Tenho lido bastante sobre planejamento de aposentadoria recentemente, e uma coisa que sempre aparece é que as pessoas parecem errar: diversificação. A maioria acha que isso significa apenas espalhar o dinheiro por diferentes contas bancárias ou investir em alguns fundos mútuos. Mas isso não é exatamente o que significa.



Na verdade, a verdadeira diversificação na aposentadoria é sobre obter exposição a diferentes classes de ativos e minimizar riscos de uma forma que realmente proteja seu dinheiro. O problema é que muitos aposentados nem mesmo estão investindo suas contribuições corretamente desde o começo. Se você só deixa o dinheiro parado numa conta de poupança sem investir, não vai ver um crescimento real. A chave é investir desde o primeiro dia e ajustar sua estratégia conforme envelhece—ficando mais conservador com títulos à medida que se aproxima da aposentadoria, mas sempre espalhando seu dinheiro entre diferentes investimentos.

Fundos de aposentadoria com data-alvo são uma opção sólida para quem quer manter as coisas simples. Você escolhe seu ano de aposentadoria, e o fundo ajusta automaticamente a composição para você, ficando mais conservador à medida que se aproxima. Uma abordagem bem prática.

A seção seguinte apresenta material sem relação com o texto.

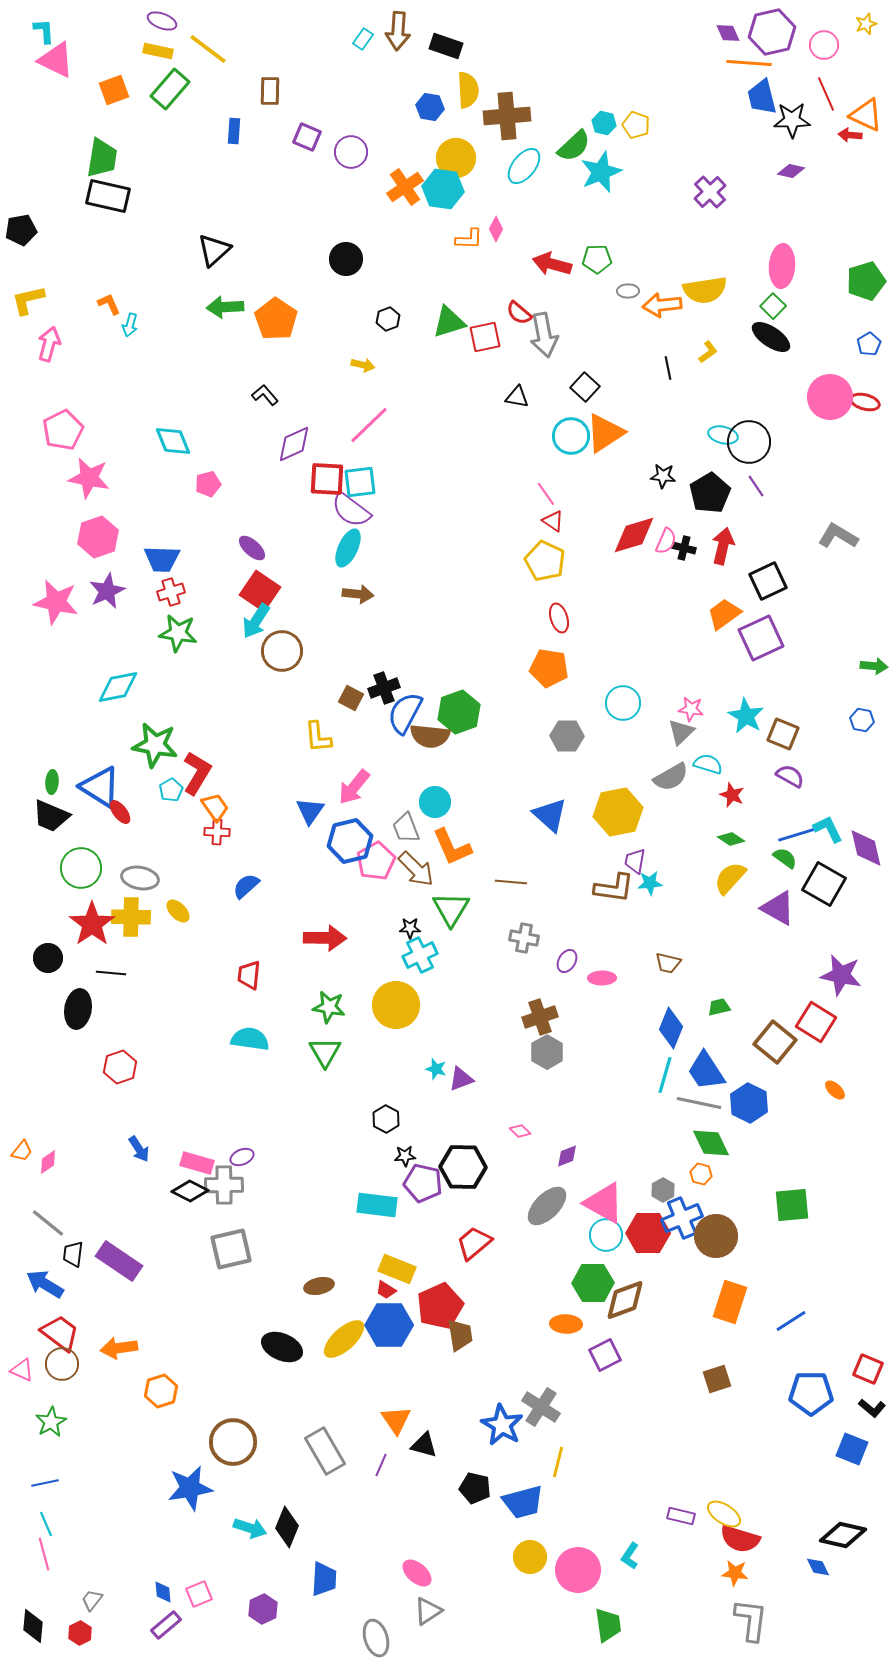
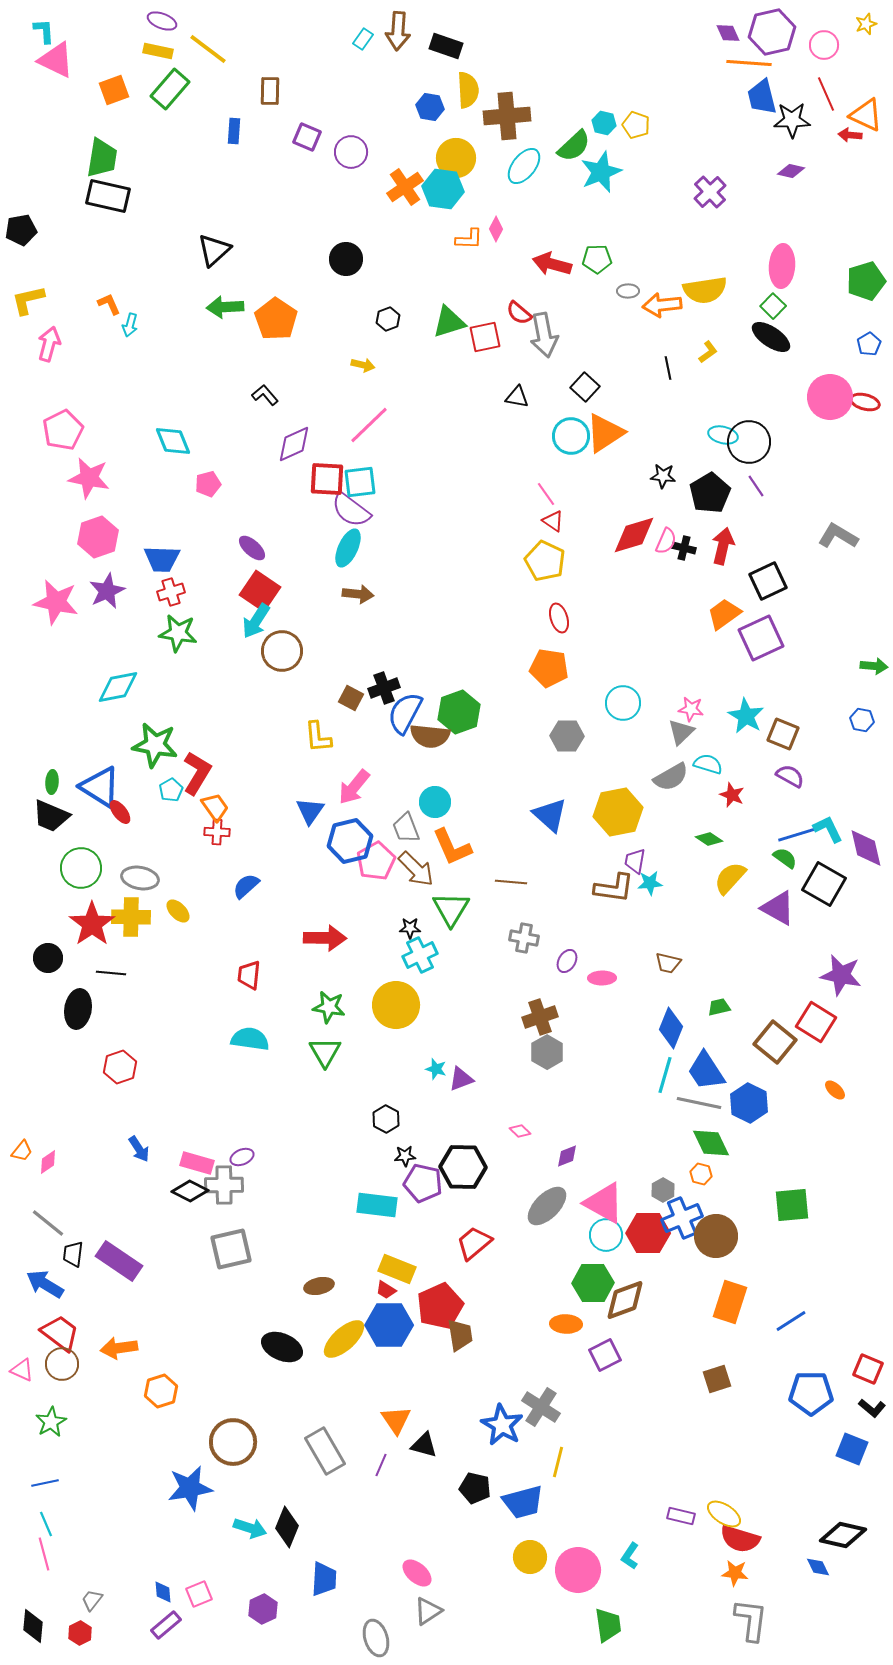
green diamond at (731, 839): moved 22 px left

Mas aqui é onde fica interessante. A divisão tradicional de 60% em ações e 40% em títulos que todo mundo fala? Muitos consultores estão chamando isso de perigoso agora. Por quê? Porque tanto ações quanto títulos podem despencar ao mesmo tempo—2022 provou isso. Então, você acaba capturando menos alta e mais queda do que esperava. Não é o ideal.

Em vez disso, olhe além do que é comum. Futuros gerenciados, ouro e estratégias de hedge de risco de cauda (tail-risk) têm historicamente se saído bem durante crises de mercado e períodos de alta inflação. O ouro, especialmente, tem sido a proteção definitiva contra incertezas por séculos. E o hedge de risco de cauda funciona como um seguro contra o mercado de ações—você sofre perdas pequenas ao longo do tempo, mas quando os mercados caem, essas estratégias podem subir centenas de por cento.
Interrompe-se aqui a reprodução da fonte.